> _Assignment_: When you copy the data that follows, reproduce every word exactly and leave out the images.

(Page images and extracted text)
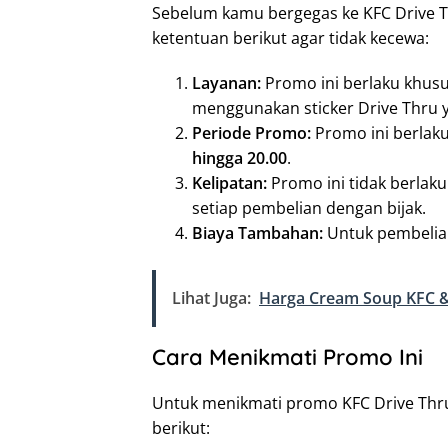
Sebelum kamu bergegas ke KFC Drive T
ketentuan berikut agar tidak kecewa:
Layanan:
Promo ini berlaku khus
menggunakan sticker Drive Thru 
Periode Promo:
Promo ini berlak
hingga 20.00
.
Kelipatan:
Promo ini tidak berlaku
setiap pembelian dengan bijak.
Biaya Tambahan:
Untuk pembelian
Lihat Juga:
Harga Cream Soup KFC &
Cara Menikmati Promo Ini
Untuk menikmati promo KFC Drive Thru
berikut:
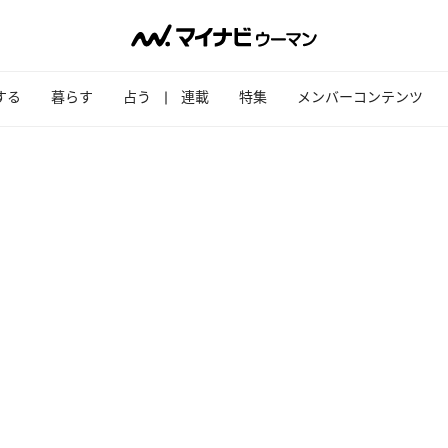
する
暮らす
占う
連載
特集
メンバーコンテンツ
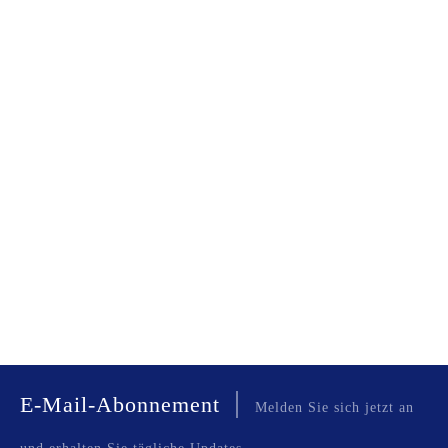
|
E-Mail-Abonnement
Melden Sie sich jetzt an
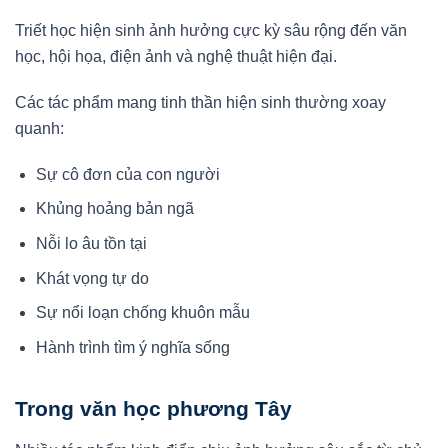
Triết học hiện sinh ảnh hưởng cực kỳ sâu rộng đến văn
học, hội họa, điện ảnh và nghệ thuật hiện đại.
Các tác phẩm mang tinh thần hiện sinh thường xoay
quanh:
Sự cô đơn của con người
Khủng hoảng bản ngã
Nỗi lo âu tồn tại
Khát vọng tự do
Sự nổi loạn chống khuôn mẫu
Hành trình tìm ý nghĩa sống
Trong văn học phương Tây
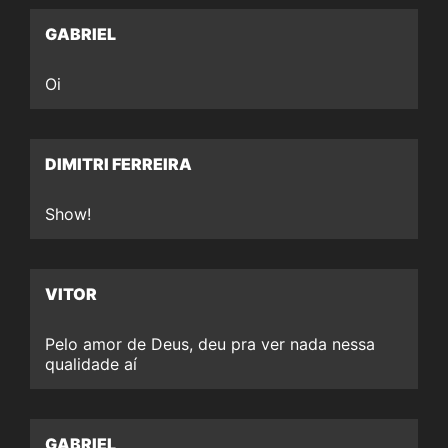
GABRIEL
Oi
DIMITRI FERREIRA
Show!
VITOR
Pelo amor de Deus, deu pra ver nada nessa
qualidade aí
GABRIEL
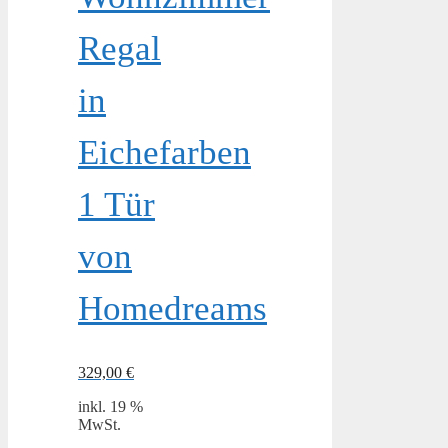
Regal
in
Eichefarben
1 Tür
von
Homedreams
329,00
€
inkl. 19 %
MwSt.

> _Exercise solution_:
Sebelum kamu bergegas ke KFC Drive T
ketentuan berikut agar tidak kecewa:
Layanan:
Promo ini berlaku khus
menggunakan sticker Drive Thru 
Periode Promo:
Promo ini berlak
hingga 20.00
.
Kelipatan:
Promo ini tidak berlaku
setiap pembelian dengan bijak.
Biaya Tambahan:
Untuk pembelian
Lihat Juga:
Harga Cream Soup KFC &
Cara Menikmati Promo Ini
Untuk menikmati promo KFC Drive Thru
berikut:
する
暮らす
占う
連載
特集
メンバーコンテンツ
|
E-Mail-Abonnement
Melden Sie sich jetzt an
Triết học hiện sinh ảnh hưởng cực kỳ sâu rộng đến văn
học, hội họa, điện ảnh và nghệ thuật hiện đại.
Các tác phẩm mang tinh thần hiện sinh thường xoay
quanh:
Sự cô đơn của con người
Khủng hoảng bản ngã
Nỗi lo âu tồn tại
Khát vọng tự do
Sự nổi loạn chống khuôn mẫu
Hành trình tìm ý nghĩa sống
Trong văn học phương Tây
GABRIEL
Oi
DIMITRI FERREIRA
Show!
VITOR
Pelo amor de Deus, deu pra ver nada nessa
qualidade aí
GABRIEL
Regal
in
Eichefarben
1 Tür
von
Homedreams
329,00
€
inkl. 19 %
MwSt.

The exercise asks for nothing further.